やること:
以下のすべての行を、1行を1つの文字列とするJSONの文字列リストとして書き出してください。空行は除き、画像は答えに入れないこと。

元データ:
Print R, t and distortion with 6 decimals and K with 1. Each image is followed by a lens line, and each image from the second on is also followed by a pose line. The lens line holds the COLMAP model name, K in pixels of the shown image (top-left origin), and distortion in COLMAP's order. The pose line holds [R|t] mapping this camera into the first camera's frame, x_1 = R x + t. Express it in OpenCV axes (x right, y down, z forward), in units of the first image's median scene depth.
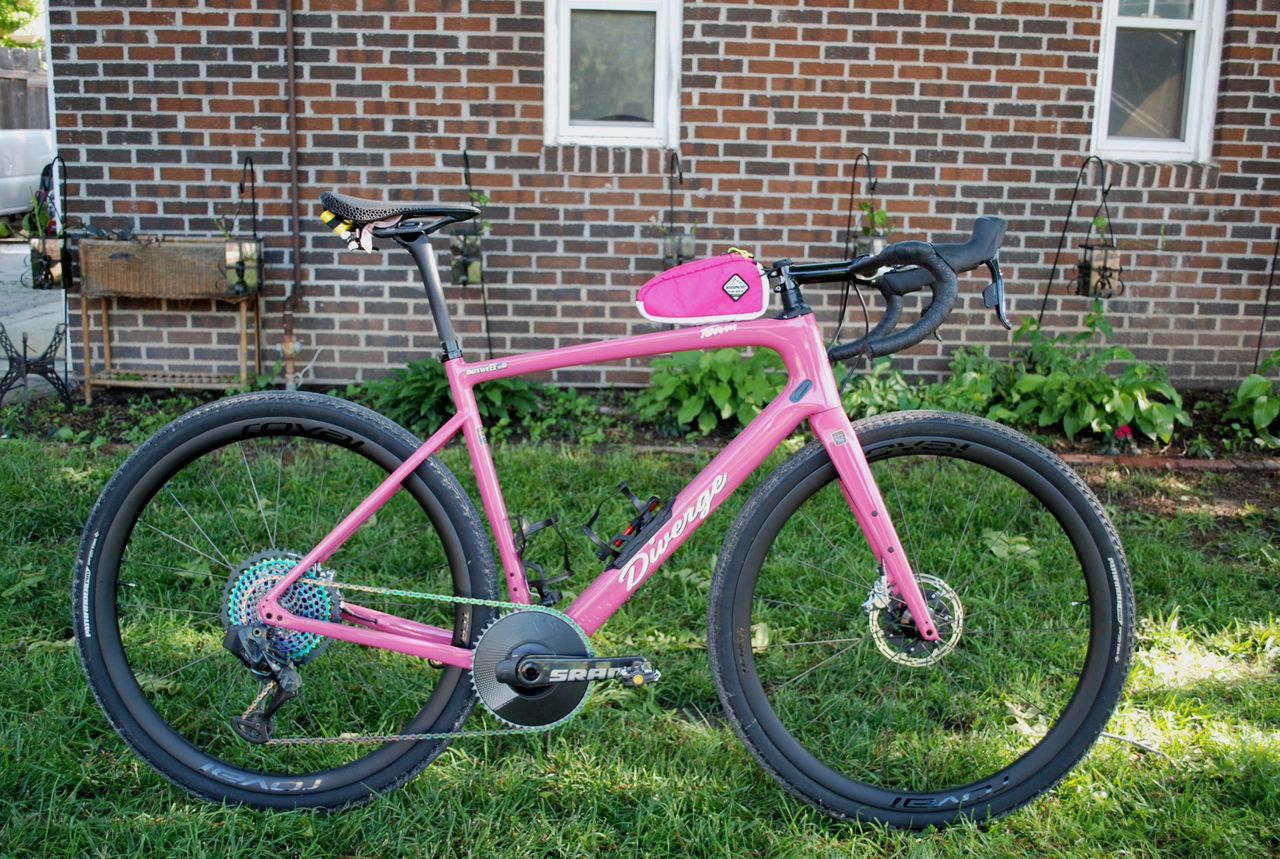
lens RADIAL K [[1213.5, 0, 680.0], [0, 1213.5, 436.4], [0, 0, 1]] dist [-0.061719, 0.000000]
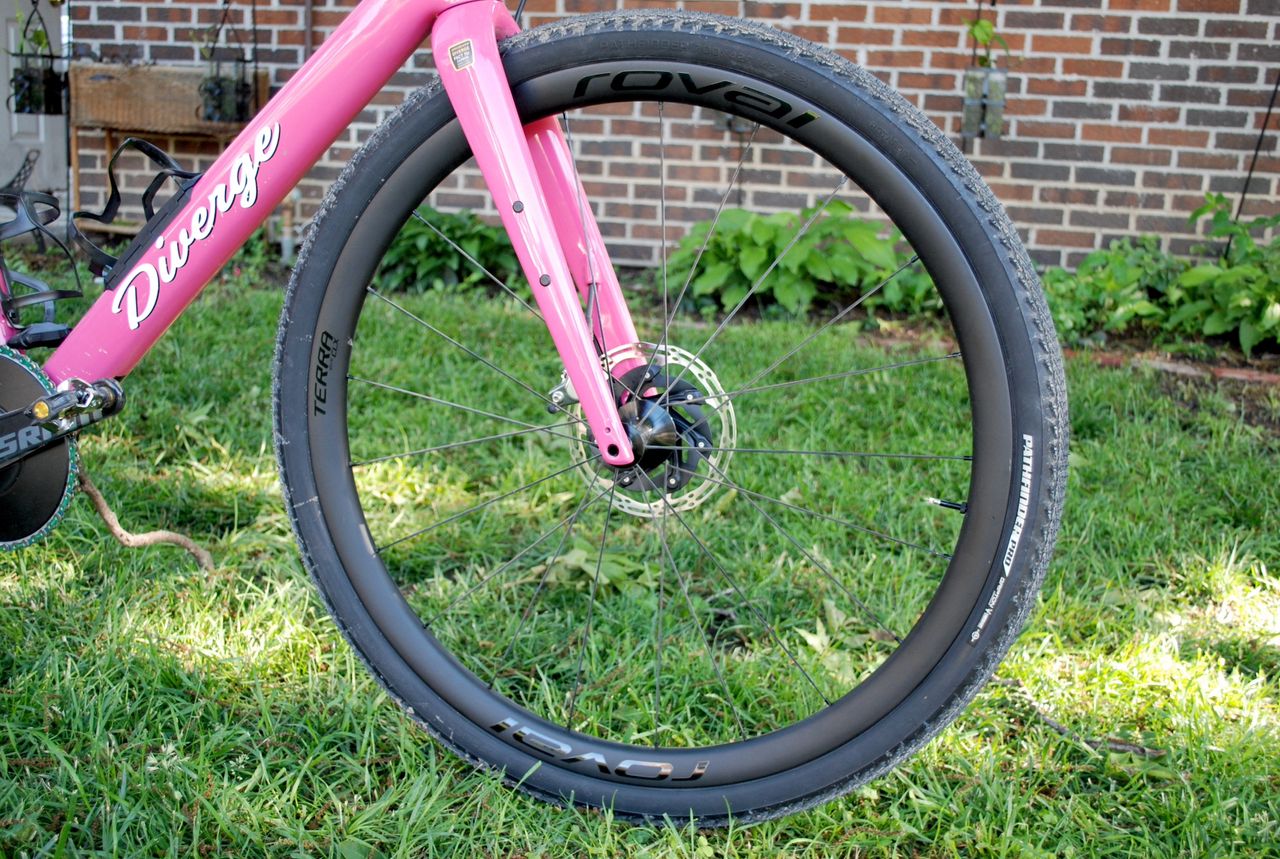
lens RADIAL K [[1330.2, 0, 633.7], [0, 1330.2, 438.2], [0, 0, 1]] dist [-0.057221, 0.000000]
pose [[0.965576, 0.080288, -0.247421, 0.153779], [-0.078446, 0.996768, 0.017311, 0.060176], [0.248011, 0.002694, 0.968753, 0.143886]]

解答:
[
  "Print R, t and distortion with 6 decimals and K with 1. Each image is followed by a lens line, and each image from the second on is also followed by a pose line. The lens line holds the COLMAP model name, K in pixels of the shown image (top-left origin), and distortion in COLMAP's order. The pose line holds [R|t] mapping this camera into the first camera's frame, x_1 = R x + t. Express it in OpenCV axes (x right, y down, z forward), in units of the first image's median scene depth.",
  "lens RADIAL K [[1213.5, 0, 680.0], [0, 1213.5, 436.4], [0, 0, 1]] dist [-0.061719, 0.000000]",
  "lens RADIAL K [[1330.2, 0, 633.7], [0, 1330.2, 438.2], [0, 0, 1]] dist [-0.057221, 0.000000]",
  "pose [[0.965576, 0.080288, -0.247421, 0.153779], [-0.078446, 0.996768, 0.017311, 0.060176], [0.248011, 0.002694, 0.968753, 0.143886]]"
]